Reflections (from a week) of my life

Pond reflecting fall where I walk Arthur the dog in the morning

Some days I can forget what one week can bring. But when I reflect on the days and the moments that make it up there is always so much to be grateful for. Especially for that creator of people and landscapes that constantly flow in and out of our lives, forever changing and expanding the possibilities of what is and what will be. I love the following lines from philosopher Henry David Thoreau taken from his book Walden (1854).

"We must learn to reawaken and keep ourselves awake, not by mechanical aids, but by an infinite expectation of the dawn, which does not forsake us in our soundest sleep. I know of no more encouraging fact than the unquestionable ability of man to elevate his life by a conscious endeavor. It is something to be able to paint a particular picture, or to carve a statue, and so to make a few objects beautiful; but it is far more glorious to carve and paint the very atmosphere and medium through which we look, which morally we can do. To affect the quality of the day, that is the highest of arts. Every man is tasked to make his life, even in its details, worthy of the contemplation of his most elevated and critical hour. If we refused, or rather used up, such paltry information as we get, the oracles would distinctly inform us how this might be done. 

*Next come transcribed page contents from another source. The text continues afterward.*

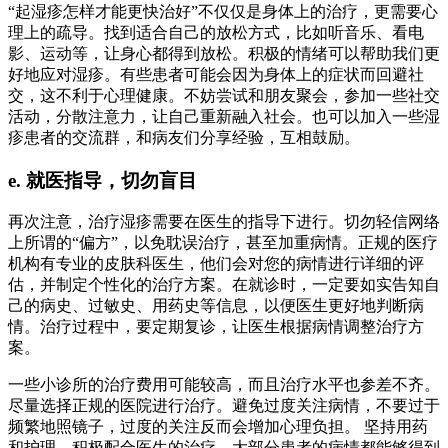
“起湿疹怎样才能更快治好”不仅仅是身体上的治疗，更需要心
理上的疏导。找到适合自己的放松方式，比如听音乐、看电
影、运动等，让身心都得到放松。积极的情绪可以帮助我们更
好地应对湿疹。有些患者可能会因为身体上的症状而回避社
交，这不利于心理健康。不妨尝试和朋友聚会，参加一些社交
活动，分散注意力，让自己重新融入社会。也可以加入一些湿
疹患者的交流群，和病友们分享经验，互相鼓励。
e. 就医指导，切勿盲目
再次注意，治疗湿疹需要在医生的指导下进行。切勿轻信网络
上所谓的“偏方”，以免耽误治疗，甚至加重病情。正规的医疗
机构有专业的皮肤科医生，他们会对您的病情进行详细的评
估，并制定个性化的治疗方案。在就诊时，一定要如实告知自
己的病史、过敏史、用药史等信息，以便医生更好地判断病
情。治疗过程中，要定期复诊，让医生根据病情调整治疗方
案。
一些小诊所的治疗费用可能较高，而且治疗水平也参差不齐。
尽量选择正规的医院进行治疗。避免过度关注病情，不要过于
频繁地照镜子，过度的关注反而会增加心理负担。 坚持用药
和护理，积极配合医生的治疗，大部分患者的病情都能够得到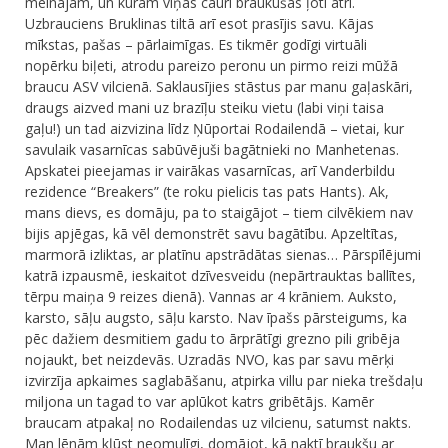
melnajam, un kuram viņas cauri braukušas ļoti ātri.
Uzbrauciens Bruklinas tiltā arī esot prasījis savu. Kājas
mīkstas, pašas – pārlaimīgas. Es tikmēr godīgi virtuāli
nopērku biļeti, atrodu pareizo peronu un pirmo reizi mūžā
braucu ASV vilcienā. Saklausījies stāstus par manu gaļaskāri,
draugs aizved mani uz brazīļu steiku vietu (labi viņi taisa
gaļu!) un tad aizvizina līdz Ņūportai Rodailendā – vietai, kur
savulaik vasarnīcas sabūvējuši bagātnieki no Manhetenas.
Apskatei pieejamas ir vairākas vasarnīcas, arī Vanderbildu
rezidence “Breakers” (te roku pielicis tas pats Hants). Ak,
mans dievs, es domāju, pa to staigājot – tiem cilvēkiem nav
bijis apjēgas, kā vēl demonstrēt savu bagātību. Apzeltītas,
marmorā izliktas, ar platīnu apstrādātas sienas… Pārspīlējumi
katrā izpausmē, ieskaitot dzīvesveidu (nepārtrauktas ballītes,
tērpu maiņa 9 reizes dienā). Vannas ar 4 krāniem. Auksto,
karsto, sāļu augsto, sāļu karsto. Nav īpašs pārsteigums, ka
pēc dažiem desmitiem gadu to ārprātīgi grezno pili gribēja
nojaukt, bet neizdevās. Uzradās NVO, kas par savu mērķi
izvirzīja apkaimes saglabāšanu, atpirka villu par nieka trešdaļu
miljona un tagad to var aplūkot katrs gribētājs. Kamēr
braucam atpakaļ no Rodailendas uz vilcienu, satumst nakts.
Man lēnām kļūst neomulīgi, domājot, kā naktī braukšu ar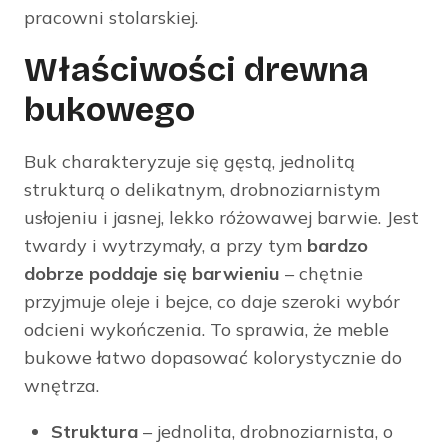
pracowni stolarskiej.
Właściwości drewna
bukowego
Buk charakteryzuje się gęstą, jednolitą
strukturą o delikatnym, drobnoziarnistym
usłojeniu i jasnej, lekko różowawej barwie. Jest
twardy i wytrzymały, a przy tym
bardzo
dobrze poddaje się barwieniu
– chętnie
przyjmuje oleje i bejce, co daje szeroki wybór
odcieni wykończenia. To sprawia, że meble
bukowe łatwo dopasować kolorystycznie do
wnętrza.
Struktura
– jednolita, drobnoziarnista, o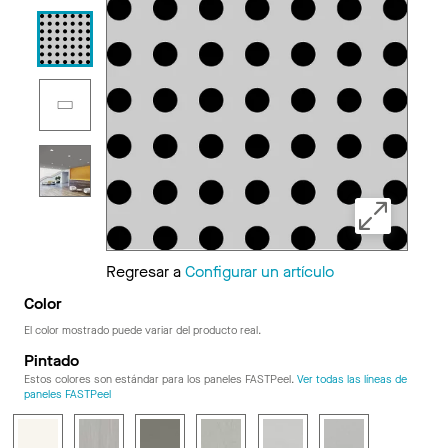
Regresar a
Configurar un artículo
Color
El color mostrado puede variar del producto real.
Pintado
Estos colores son estándar para los paneles FASTPeel.
Ver todas las líneas de
paneles FASTPeel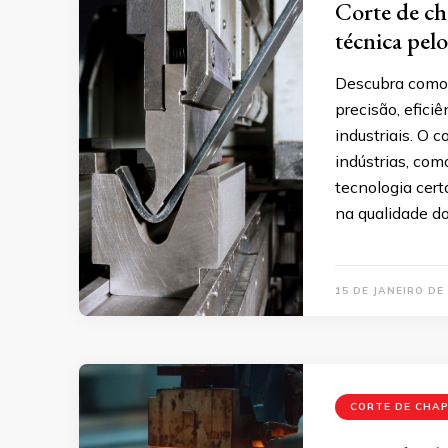
Corte de cha
técnica pel
Descubra como 
precisão, efici
industriais. O 
indústrias, com
tecnologia cert
na qualidade do
15 DE JANEIRO DE
CORTE DE CHA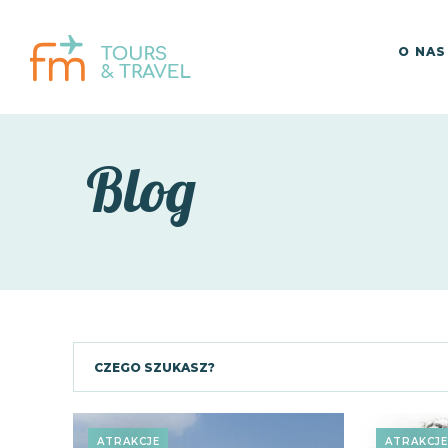
O NAS
Blog
ATRAKCJE
ATRAKCJ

    I went to the woods because I wished to live deliberately, to front only the essential facts of life, and see if I could not learn what it had to teach, and not, when I came to die, discover that I had not lived. I did not wish to live what was not life, living is so dear; nor did I wish to practise resignation, unless it was quite necessary. I wanted to live deep and suck out all the marrow of life, to live so sturdily and Spartan-like as to put to rout all that was not life, to cut a broad swath and shave close, to drive life into a corner, and reduce it to its lowest terms, and, if it proved to be mean, why then to get the whole and genuine meanness of it, and publish its meanness to the world; or if it were sublime, to know it by experience, and be able to give a true account of it in my next excursion. For most men, it appears to me, are in a strange uncertainty about it, whether it is of the devil or of God, and havesomewhat hastily concluded that it is the chief end of man here to "glorify God and enjoy him forever."

Out of the two philosophy units I completed at UTAS, Thoreau still makes the greatest connection to my sensibilities, to that extent of what is truly important. If things are stuffing up all around me, I can mentally and physically strip it back to what is essential and what is material hypnotism. There is always something about being in the presence of nature that money just can't buy. Whether I am sitting on a seat beside a pond swapping memories of my homeland with a stranger, walking beneath the forest colours of fall with new friends or looking out from the majesty of the sheer, sloping green of the Swiss alps with friends, totally disconnected from any other idea of reality, I am always at my best. Reflecting. My teachers used to call it daydreaming and that shows how much they never knew about me.

This week has been filled with interesting moments for Jo and I, many of which we shared together. We had Lubna, a young woman from the asylum seeker's centre, stay with us for the week. On Saturday, Layla and Lubna, two other women who have just been granted residency status in Switzerland after escaping from the war in Libya and spending eight months in a refugee camp in Tunisia, came over for lunch and to spend time with us. Sunday we watched the finish of the Lausanne marathon. Tuesday Layla and Lubna gave a talk to Jo's year 11 students about their experiences living in a refugee camp. Wednesday Jo took her year 11 students to work in a refugee simulation exercise for Medair. With the help of Lisa,Claire and Martha and dedicated students from ISL we took 16 children from EVAM for a cooking, play and sport afternoon.Thursday Harvey and I went with our friends Ron and Ariane to deliver wood to the chalet high up (2100 metres) above Sion to take them through the winter. And today Jo and I are heading off for a drive to Salzburg in Austria for the weekend to make the most of the opportunity we have been given while living on this amazing planet.

Layla, Lubna and Lubna at the lake near Lutry
Winner of the men's marathon Lausanne 2011

Winner of the women's marathon Lausanne 2011

Anna - a happy and random marathoner near the finish line

Marathon fallout

This is what contented determination looks like

And this Walter dug deep and did it for Buff
Lausanne Marathon - Oct 30 - Lausanne, Switzerland 
Hamid Mohammednur won the 2011 Lausanne Marathon in 2:19:37. Behrane Ogubit finished second in 2:23:51. Kay-Uwe Müller was third in 2:28:55.
Immaculate Chemutai was the first female finisher in 2:47:35. Lilian Koech finished second in 2:50:49. Catrin Jones was third in 2:53:28.

Lubna, Layla and Lubna in the forest near Jo's school

View from the chalet

Ron sitting in his favourite chair
The chalet
Sion in the valley below

Harvey getting some rock climbing lessons
This is another blast from my past. I bought the 45 rpm single of Ob La Di Ob La Da (an average cover of The Beatles original) by the Scottish band The Marmalade when I was in Sydney for the first time in December 1968. The B side of the single was Reflections of My Life. I liked it better than the A side then and still do.